Problem to work on: Please say how many lines in the records below contain the word "Смесители". Give only the number.

##### Information given

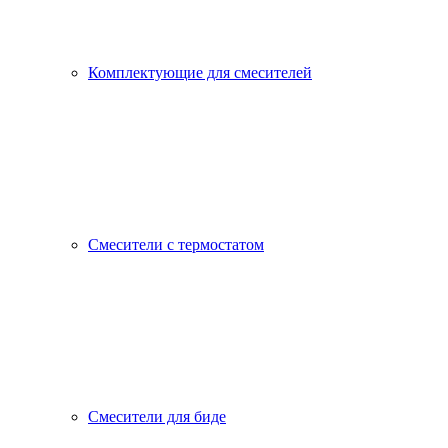
Комплектующие для смесителей
Смесители с термостатом
Смесители для биде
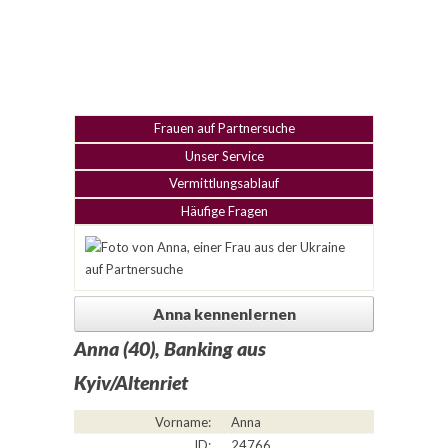
Frauen auf Partnersuche
Unser Service
Vermittlungsablauf
Häufige Fragen
Anna kennenlernen
Anna (40), Banking aus
Kyiv/Altenriet
Vorname:
Anna
ID:
24766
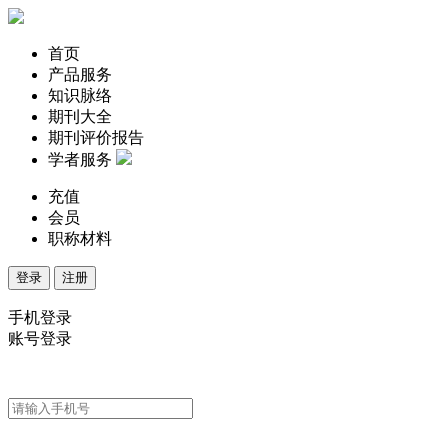
首页
产品服务
知识脉络
期刊大全
期刊评价报告
学者服务
充值
会员
职称材料
登录
注册
手机登录
账号登录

##########

Answer space: 2